La Covid a montré aussi que ce qu’il se passait dans un pays, même à l’autre bout de la planète pouvait nous concerner. Même si directement on n’a pas la crainte d’avoir du choléra, le fait qu’une grande partie de l’humanité vive dans des conditions sanitaires déplorables fait le lit d’épidémies et même de pandémies.
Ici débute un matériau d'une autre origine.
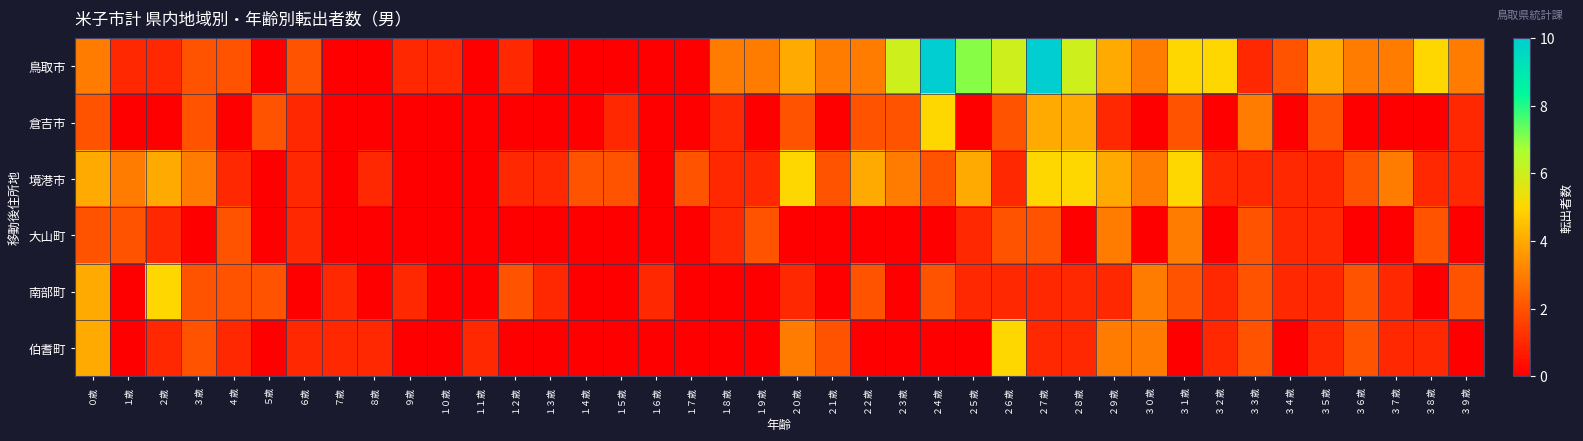

Rank the series by their maximum value, from lowest to highest.

大山町, 倉吉市, 境港市, 南部町, 伯耆町, 鳥取市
Un enfant traité en isolation pour le choléra, Juba, Sud Soudan. @UN Photo/ JC Mcllwaine.
Défis Humanitaires : Souhaites-tu préciser quelque chose pour conclure ?
Renaud Piarroux : Simplement, pour dire que le point important que je vois dans ce type de réunions c‘est d’interpeller les personnes qui ont la capacité de prendre des décisions. C’est de faire la lumière sur ce qu’il se passe et que l’on oublie très facilement, puisqu’on ne le voit pas chez nous. On laisse ça de côté jusqu’au jour où l’on se trouve confronté à un problème que l’on n’attendait pas. Ce que j’espère c’est qu’il y aura au maximum d’occasions de témoigner sur la situation de l’accès à l’eau dans les pays en développement.
Renaud Piarroux
Spécialiste des maladies infectieuses en particulier du choléra et de la médecine tropicale. Professeur à la faculté de médecine de Sorbonne Université. Membre de l’Institut Pierre Louis d’épidémiologie et de santé publique rattaché à l’INSERM et chef du service parasitologie à la Pitié Salpêtrière.